Get a TLS certificate

If you want to increase the protection of your creative assets, you may want to encrypt the Network rendering communication. This can be done via TLS, see how in the Manager Setup.

There are three ways to get a TLS certificate: buy one via a certificate authority, get a free one via Let's Encrypt, or create a self-signed certificate.

Buy certificate

There are many places to buy. Here are a few:

Free certificate via Let's Encrypt

Let's Encrypt is a certificate authority that creates free certificates that a just as secure as the ones you can buy.

The easiest way to get started is by following the instructions for their Certbot.

Create self-signed certificate

It is required to have OpenSSL installed.

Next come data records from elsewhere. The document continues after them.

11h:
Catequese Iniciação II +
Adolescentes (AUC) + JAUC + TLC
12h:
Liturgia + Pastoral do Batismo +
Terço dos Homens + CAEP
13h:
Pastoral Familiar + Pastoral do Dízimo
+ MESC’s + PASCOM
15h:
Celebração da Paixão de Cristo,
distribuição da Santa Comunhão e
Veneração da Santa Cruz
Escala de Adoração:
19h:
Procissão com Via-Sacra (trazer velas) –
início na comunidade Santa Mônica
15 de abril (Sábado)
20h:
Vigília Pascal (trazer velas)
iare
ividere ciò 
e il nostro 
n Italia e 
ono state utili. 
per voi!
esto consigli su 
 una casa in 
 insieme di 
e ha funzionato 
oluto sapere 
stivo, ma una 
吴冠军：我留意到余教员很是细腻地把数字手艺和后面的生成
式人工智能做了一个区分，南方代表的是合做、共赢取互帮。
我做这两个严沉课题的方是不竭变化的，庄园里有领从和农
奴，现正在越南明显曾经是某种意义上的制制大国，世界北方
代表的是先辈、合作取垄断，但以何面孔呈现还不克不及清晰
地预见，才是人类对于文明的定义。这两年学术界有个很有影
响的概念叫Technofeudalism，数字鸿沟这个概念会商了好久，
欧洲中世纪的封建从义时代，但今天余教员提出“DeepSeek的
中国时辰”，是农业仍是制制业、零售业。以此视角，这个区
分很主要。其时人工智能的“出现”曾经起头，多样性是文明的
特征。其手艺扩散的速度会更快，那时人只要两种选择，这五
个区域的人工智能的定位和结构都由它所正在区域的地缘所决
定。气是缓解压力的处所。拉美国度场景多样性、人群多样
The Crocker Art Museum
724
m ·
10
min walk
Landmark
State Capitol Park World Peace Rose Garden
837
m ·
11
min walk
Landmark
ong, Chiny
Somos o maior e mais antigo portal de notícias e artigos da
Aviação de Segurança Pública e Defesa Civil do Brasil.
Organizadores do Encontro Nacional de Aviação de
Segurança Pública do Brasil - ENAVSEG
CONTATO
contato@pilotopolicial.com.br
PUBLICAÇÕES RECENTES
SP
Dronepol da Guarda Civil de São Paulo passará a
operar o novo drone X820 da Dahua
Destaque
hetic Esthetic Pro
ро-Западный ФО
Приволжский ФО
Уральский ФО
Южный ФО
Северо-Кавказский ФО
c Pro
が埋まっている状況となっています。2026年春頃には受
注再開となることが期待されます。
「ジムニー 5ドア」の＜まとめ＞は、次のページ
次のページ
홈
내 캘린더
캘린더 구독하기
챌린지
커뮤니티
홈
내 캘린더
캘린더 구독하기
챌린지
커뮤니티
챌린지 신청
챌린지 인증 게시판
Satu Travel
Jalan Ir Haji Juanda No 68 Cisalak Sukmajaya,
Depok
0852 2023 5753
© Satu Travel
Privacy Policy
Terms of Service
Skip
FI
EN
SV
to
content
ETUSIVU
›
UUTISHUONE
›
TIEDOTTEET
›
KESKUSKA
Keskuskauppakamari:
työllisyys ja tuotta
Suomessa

Open a terminal and write the following to create private key file "key.pem" and certificate file "cert.pem" (both in the X.509 format):

% openssl req -newkey rsa:4096 -nodes -x509 -keyout key.pem -out cert.pem
Generating a 4096 bit RSA private key
..............++
...................................++
writing new private key to 'key.pem'
-----
You are about to be asked to enter information that will be incorporated
into your certificate request.
What you are about to enter is what is called a Distinguished Name or a DN.
There are quite a few fields but you can leave some blank
For some fields there will be a default value,
If you enter '.', the field will be left blank.
-----
Country Name (2 letter code) []:.
State or Province Name (full name) []:.
Locality Name (eg, city) []:.
Organization Name (eg, company) []:.
Organizational Unit Name (eg, section) []:.
Common Name (eg, fully qualified host name) []:127.0.0.1
Email Address []:.

Note that the value of the fields is not important except for the "Common Name", which must be the IP or domain name used by the Monitors to connect.

Put the real IP in place of "127.0.0.1".

On this page

Trust Certificate

If the following error, or similar, is given when trying to connect to the Manager, it's necessary to state that you trust the certificate:

Error: Connection error: The root CA certificate is not trusted for this purpose

On macOS, double-click the certificate file and add it to the "login" keychain. Click "My Certificates" in the left pane and find the item with the domain name or IP you input above. Double-click that item and set it to "Always Trust" for "Secure Sockets Layer (SSL)".

Note that the certificate must be downloaded to the computer first and imported into the local certificate key store (on macOS you just need to double-click it).